A 2020 Learning review of commercial agriculture programmes, which drew on evidence generated by 12 programme evaluations, showed how these assumptions are widely treated as so certain, there is no need to check them as illustrated by the PropCom programme:

“….low productivity was identified as the main cause of low incomes and the research pieces identified both barriers in the supply and demand side of the market for services and inputs (the support market) that could increase productivity”  

MSD programmes operate in complex operating environments. Thus, it is striking that this review found none of the 12 programmes correctly identified the key assumptions and  surprising given the onus of MSD programmes on developing results chains. Moreover, none sought to analyse whether those assumptions would hold. Data collection was exclusively focused on measuring movements in the relative values of results. This is perhaps not surprising: indicators remain king given their political utility, while assumptions continue to be afforded limited attention and importance, even in the DCED guidelines. 
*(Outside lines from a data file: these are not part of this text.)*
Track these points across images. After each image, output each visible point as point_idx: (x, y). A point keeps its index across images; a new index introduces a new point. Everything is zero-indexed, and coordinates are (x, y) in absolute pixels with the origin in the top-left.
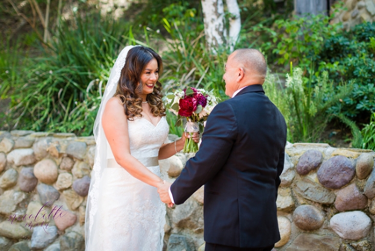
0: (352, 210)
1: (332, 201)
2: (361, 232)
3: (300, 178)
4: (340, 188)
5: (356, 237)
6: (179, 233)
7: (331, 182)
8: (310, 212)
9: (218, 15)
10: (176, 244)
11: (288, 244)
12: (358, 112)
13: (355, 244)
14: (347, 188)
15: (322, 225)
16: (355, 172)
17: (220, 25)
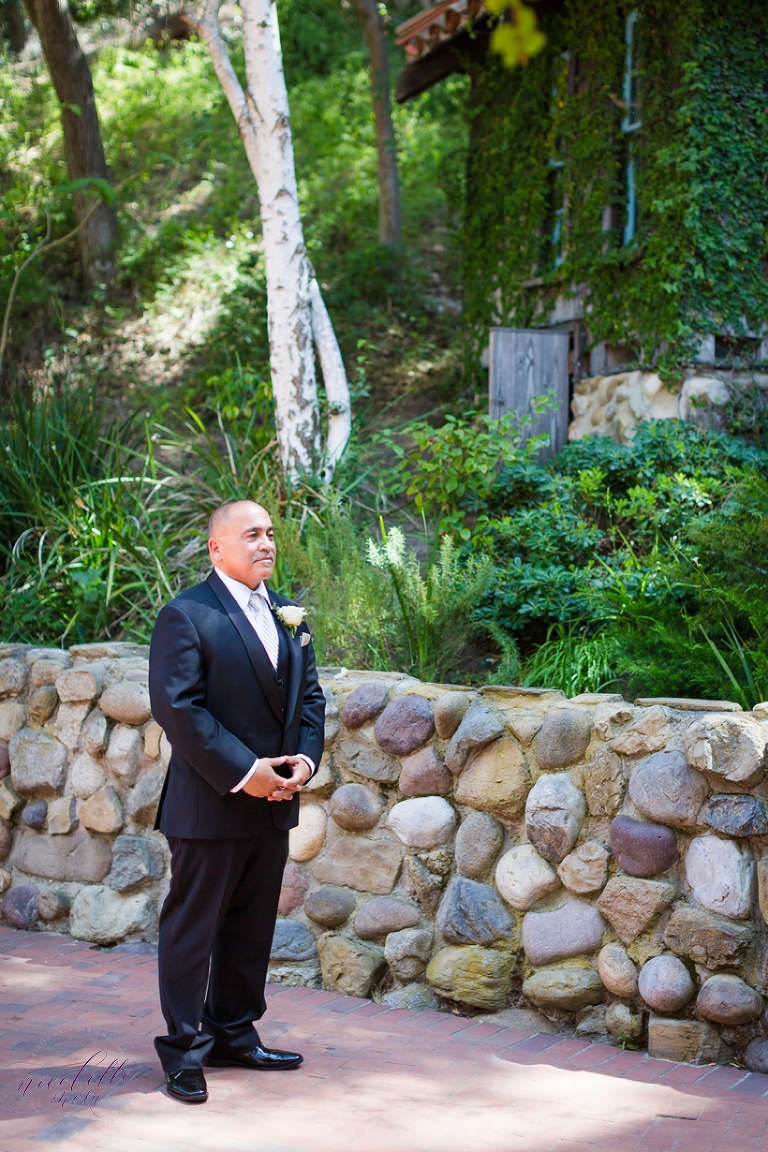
0: (425, 796)
1: (394, 778)
2: (436, 834)
3: (349, 735)
4: (408, 753)
5: (428, 842)
6: (138, 834)
7: (392, 742)
8: (356, 796)
9: (304, 404)
10: (127, 854)
11: (320, 856)
12: (527, 621)
13: (424, 856)
14: (419, 754)
15: (377, 821)
16: (433, 725)
17: (306, 424)
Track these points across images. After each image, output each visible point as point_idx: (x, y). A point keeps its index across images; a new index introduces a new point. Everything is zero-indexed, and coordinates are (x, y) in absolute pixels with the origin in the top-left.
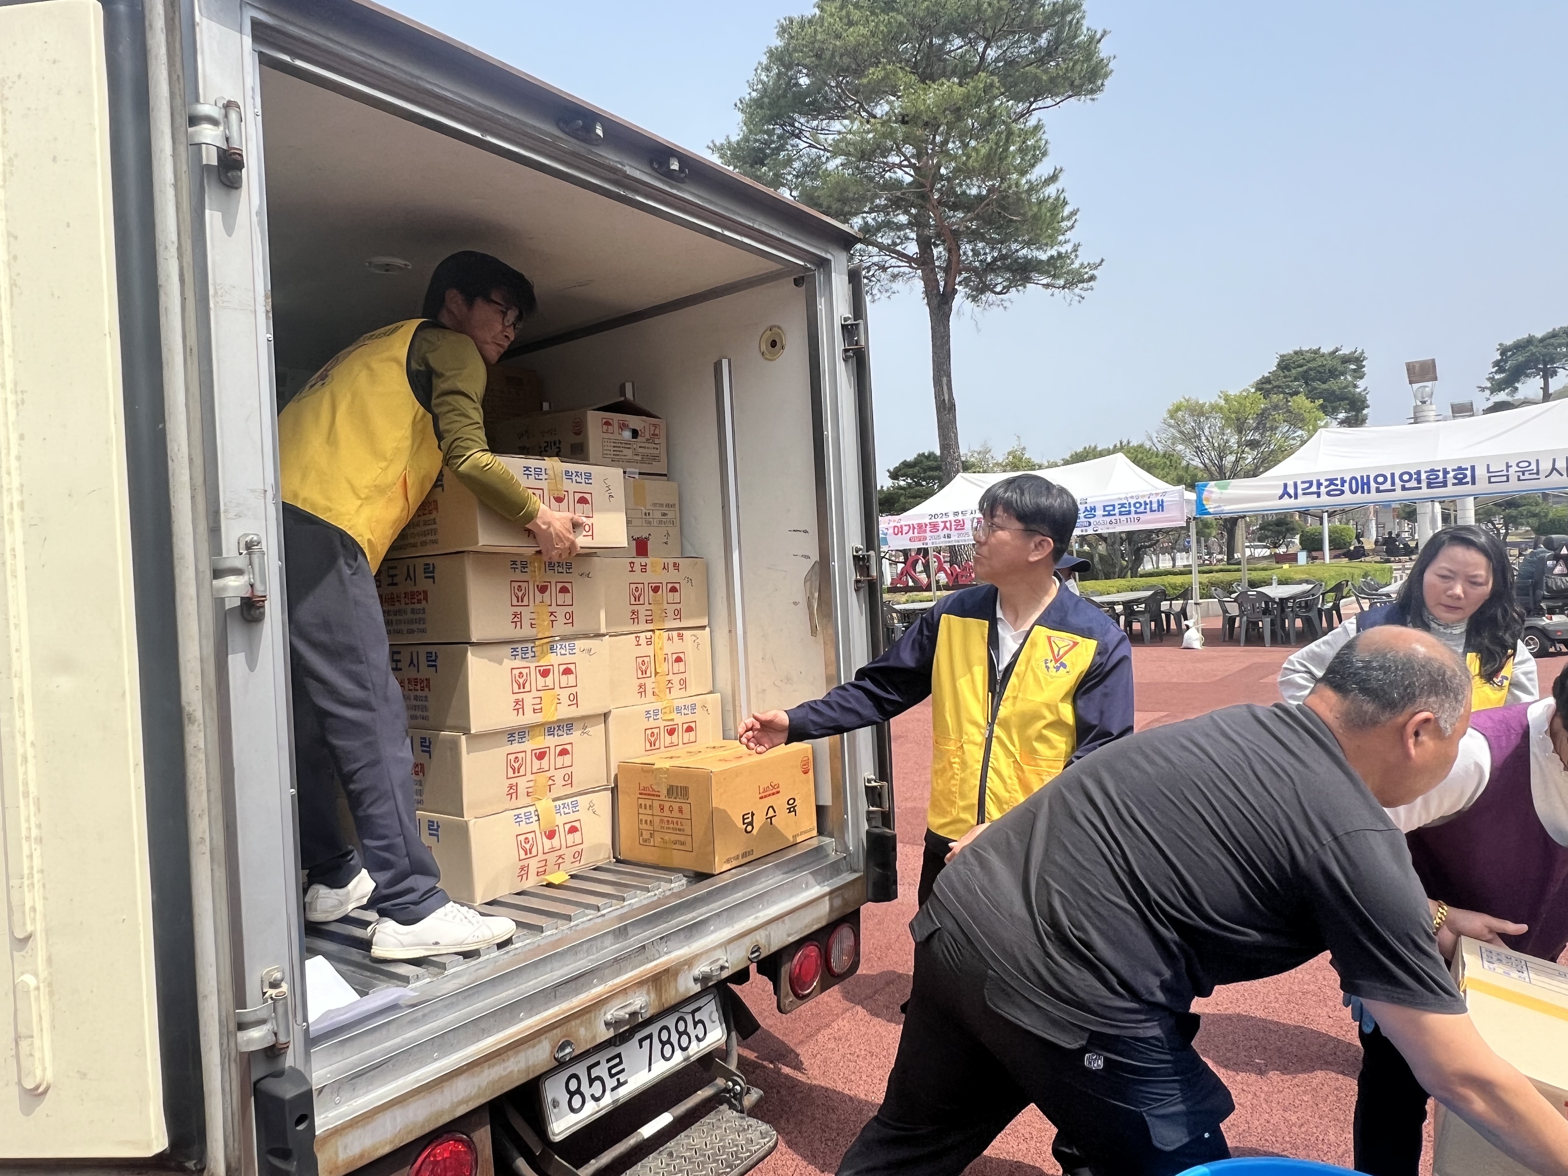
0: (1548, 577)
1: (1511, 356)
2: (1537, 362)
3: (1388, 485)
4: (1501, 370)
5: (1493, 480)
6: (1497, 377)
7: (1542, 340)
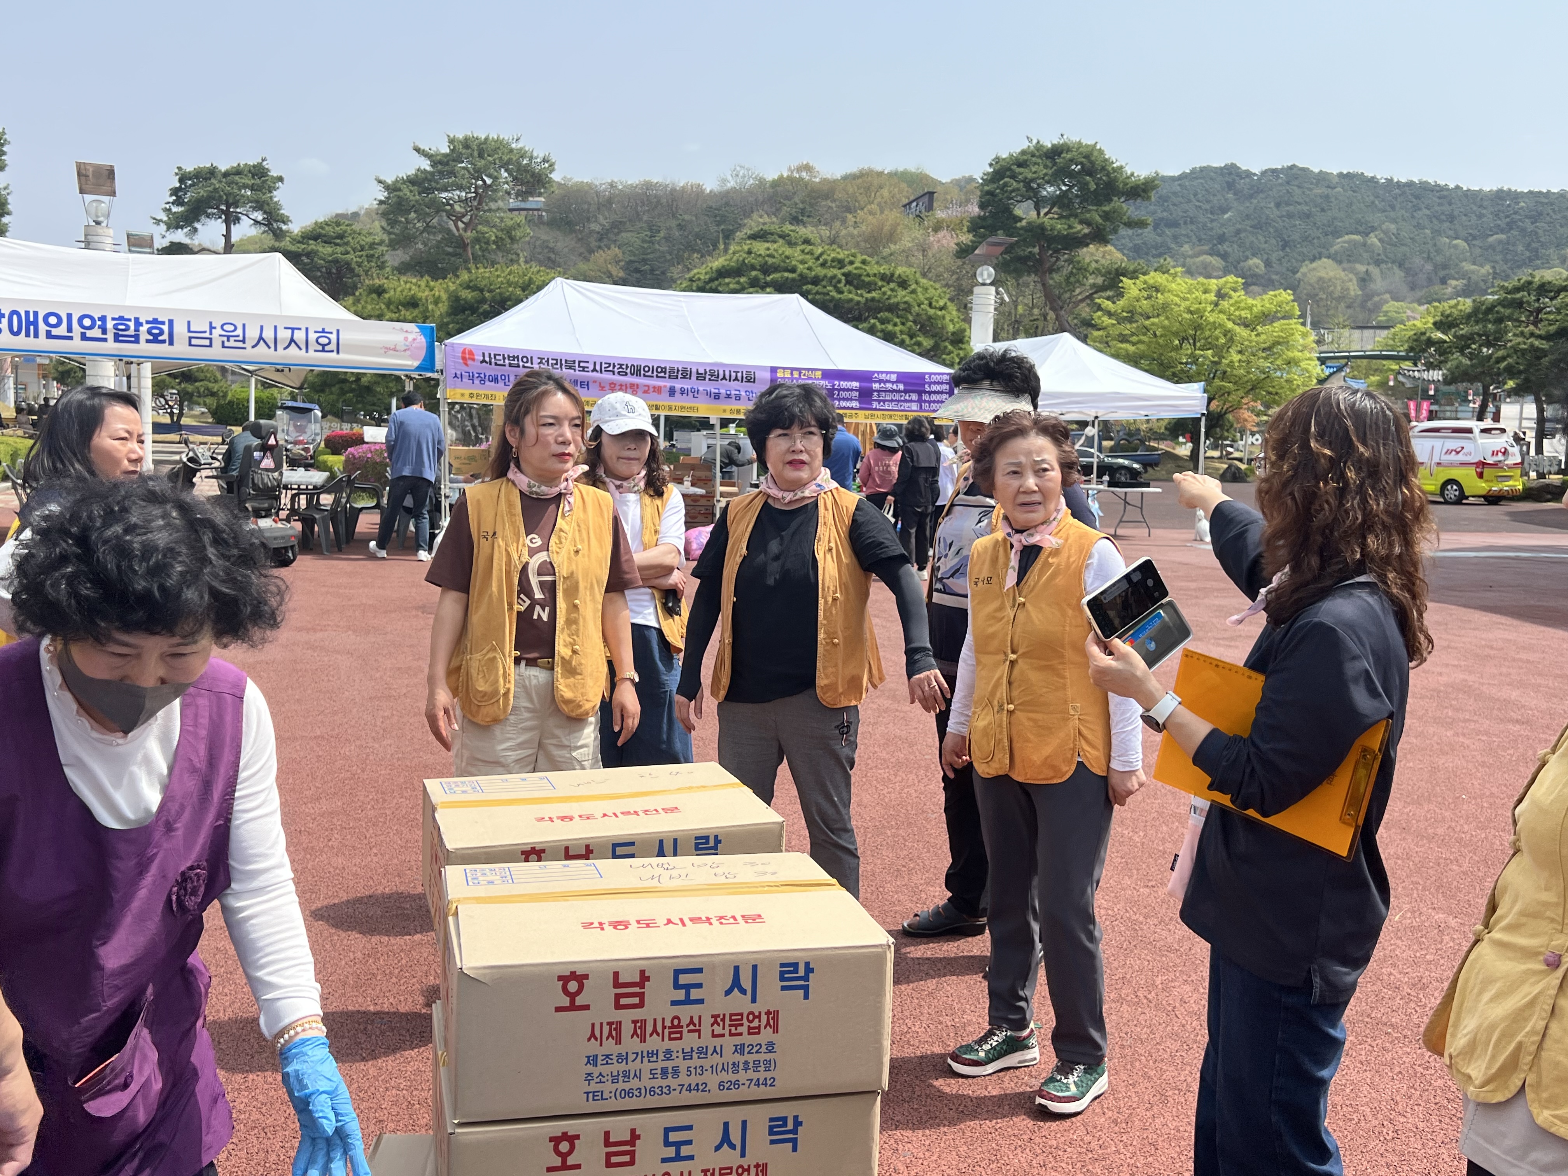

I would argue that monitoring should be less about measuring results indicators and more about answering critical questions relevant to management. Understanding how targeted market system actors rate, respond to, and benefit from programme interventions should take precedence if to avoid compromising the systemic rationale of MSD programmes.

Over time, analysis of interactions or relationships between these actors and their clients, smallholder farmers, can further enrich learning and adaptation. Doing this, modern monitoring practices can better support the effectiveness and impact of MSD programmes among the most significant investors in the agricultural sector – smallholder farmers themselves!